WORK REQUEST →
Your answer should hold exactly the lines from the one with "in shard 2." through the final line of the data below, reproduced as written.

(RECORDS PROVIDED)

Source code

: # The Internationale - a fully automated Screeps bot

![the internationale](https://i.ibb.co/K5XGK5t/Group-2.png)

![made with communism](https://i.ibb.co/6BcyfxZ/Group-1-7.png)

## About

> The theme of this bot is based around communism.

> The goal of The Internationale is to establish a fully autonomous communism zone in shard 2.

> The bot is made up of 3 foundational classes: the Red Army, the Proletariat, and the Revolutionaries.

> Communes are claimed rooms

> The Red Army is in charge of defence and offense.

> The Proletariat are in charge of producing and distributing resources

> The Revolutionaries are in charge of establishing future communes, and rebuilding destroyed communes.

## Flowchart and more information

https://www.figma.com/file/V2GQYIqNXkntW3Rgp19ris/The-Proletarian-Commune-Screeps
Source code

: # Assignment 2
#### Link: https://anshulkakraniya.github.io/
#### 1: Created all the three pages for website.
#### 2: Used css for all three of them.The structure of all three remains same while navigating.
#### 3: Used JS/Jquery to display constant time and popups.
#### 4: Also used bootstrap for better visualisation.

(End RECORDS PROVIDED)

SOLUTION FOR THIS PROBLEM →
> The goal of The Internationale is to establish a fully autonomous communism zone in shard 2.

> The bot is made up of 3 foundational classes: the Red Army, the Proletariat, and the Revolutionaries.

> Communes are claimed rooms

> The Red Army is in charge of defence and offense.

> The Proletariat are in charge of producing and distributing resources

> The Revolutionaries are in charge of establishing future communes, and rebuilding destroyed communes.

## Flowchart and more information

https://www.figma.com/file/V2GQYIqNXkntW3Rgp19ris/The-Proletarian-Commune-Screeps
Source code

: # Assignment 2
#### Link: https://anshulkakraniya.github.io/
#### 1: Created all the three pages for website.
#### 2: Used css for all three of them.The structure of all three remains same while navigating.
#### 3: Used JS/Jquery to display constant time and popups.
#### 4: Also used bootstrap for better visualisation.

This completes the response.